Destiny kicked him again.

But it was too late. Nicole was descending from the higher levels of consciousness and shook her head briskly.

"I need a drink!" she stated in typical Rumancek fashion.

…..

"Who's my sworn enemy?" Roman demanded as he and Destiny left the apartment and climbed down the ten flights of stairs with considerably more ease than they had climbed up.

"I dunno," she was genuinely perplexed. "You can't think of anybody who has it in for you?"

"Just about everybody has it in for me," he pointed out. "And that was why we came here in the first place," he reminded her. "To find out who was trying to kill me in the car."

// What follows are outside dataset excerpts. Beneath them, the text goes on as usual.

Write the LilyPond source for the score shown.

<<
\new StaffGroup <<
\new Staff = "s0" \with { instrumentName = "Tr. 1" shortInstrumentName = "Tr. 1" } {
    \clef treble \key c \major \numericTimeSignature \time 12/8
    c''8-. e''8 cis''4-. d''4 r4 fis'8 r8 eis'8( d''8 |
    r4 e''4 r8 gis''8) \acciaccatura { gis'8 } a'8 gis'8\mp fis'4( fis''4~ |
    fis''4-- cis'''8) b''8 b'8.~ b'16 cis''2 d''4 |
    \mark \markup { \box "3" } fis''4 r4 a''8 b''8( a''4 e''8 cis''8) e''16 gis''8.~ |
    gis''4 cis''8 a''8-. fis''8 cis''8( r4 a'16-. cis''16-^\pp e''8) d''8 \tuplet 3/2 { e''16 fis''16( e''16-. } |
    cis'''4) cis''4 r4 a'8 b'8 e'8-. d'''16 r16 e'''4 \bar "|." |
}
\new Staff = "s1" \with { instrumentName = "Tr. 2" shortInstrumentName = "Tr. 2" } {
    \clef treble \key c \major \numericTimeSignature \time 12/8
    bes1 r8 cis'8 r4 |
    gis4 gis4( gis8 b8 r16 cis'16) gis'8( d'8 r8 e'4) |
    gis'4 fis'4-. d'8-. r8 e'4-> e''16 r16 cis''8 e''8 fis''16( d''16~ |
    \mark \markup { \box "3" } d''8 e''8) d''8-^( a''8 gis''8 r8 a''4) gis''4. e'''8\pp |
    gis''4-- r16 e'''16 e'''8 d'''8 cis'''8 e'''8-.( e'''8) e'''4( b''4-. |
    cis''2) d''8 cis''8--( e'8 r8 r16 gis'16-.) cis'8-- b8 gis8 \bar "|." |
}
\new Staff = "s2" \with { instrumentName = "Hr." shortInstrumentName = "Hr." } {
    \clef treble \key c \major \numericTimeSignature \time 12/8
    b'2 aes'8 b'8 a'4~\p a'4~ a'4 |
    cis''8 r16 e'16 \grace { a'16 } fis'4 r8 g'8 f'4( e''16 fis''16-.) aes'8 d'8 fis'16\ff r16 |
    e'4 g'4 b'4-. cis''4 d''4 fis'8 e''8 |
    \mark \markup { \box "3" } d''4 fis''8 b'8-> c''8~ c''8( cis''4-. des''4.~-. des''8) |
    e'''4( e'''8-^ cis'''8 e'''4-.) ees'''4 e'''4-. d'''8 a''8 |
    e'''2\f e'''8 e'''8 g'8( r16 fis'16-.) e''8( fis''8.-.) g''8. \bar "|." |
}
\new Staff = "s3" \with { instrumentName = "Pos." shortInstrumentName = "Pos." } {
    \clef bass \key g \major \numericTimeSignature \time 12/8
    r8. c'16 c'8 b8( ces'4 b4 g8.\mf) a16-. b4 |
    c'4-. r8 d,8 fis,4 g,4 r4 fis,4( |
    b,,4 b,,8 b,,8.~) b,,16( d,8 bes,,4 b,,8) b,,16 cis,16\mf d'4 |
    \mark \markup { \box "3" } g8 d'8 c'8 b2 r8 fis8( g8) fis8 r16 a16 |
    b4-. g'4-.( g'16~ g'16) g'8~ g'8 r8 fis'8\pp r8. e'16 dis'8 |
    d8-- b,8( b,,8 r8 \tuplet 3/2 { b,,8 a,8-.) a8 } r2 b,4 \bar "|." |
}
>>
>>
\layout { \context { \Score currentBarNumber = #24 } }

"Well there you have it," she said with the logic and genuineness of a ten-year-old. "Whoever is trying to kill you is your sworn enemy."

Roman sighed and ducked into the car. He'd had enough of gypsy bullshit for the year.

….

"And how come she didn't tell me how to get in touch with Peter?" he demanded on the route home. He was still in a kerfuffle over the whole episode.

"You're assuming she's in touch with him."

"Well, yeah. Isn't she his favorite cousin?"

"That makes no difference. He will run as long as he must."

"Please stop speaking like that."

"Like what?"

"All the 'as long as he must' bullshit. Can't you people just speak normally?"

"What do you want me to say?" His bad mood was catching. "That you're fucked?"

"Yeah, tell me I'm fucked."

"K. You're fucked."

"Thanks a lot." He glared at her and shifted gears.

…..

He packed better this time, a hand gun and the family executioner's axe and even borrowed his mother's black Ford pick-up. Far more sensible in every respect. Shelley would need a place to sit when he found her.

"I really wish you would let the police handle this," Norman said tiredly. He'd dealt with more in the past year than the entire previous 48 years combined. And that was saying something.

"The police aren't doing anything. How hard can it be to find Shelley? And she wouldn't be safe if they did find her anyway. No, it has to be me."

Norman pulled together his best tolerant father expression. "Drive only during the day and call frequently." He said to his son.

"Will do." It was such a different experience, having a dad. He felt no need to give his customary Nazi salute.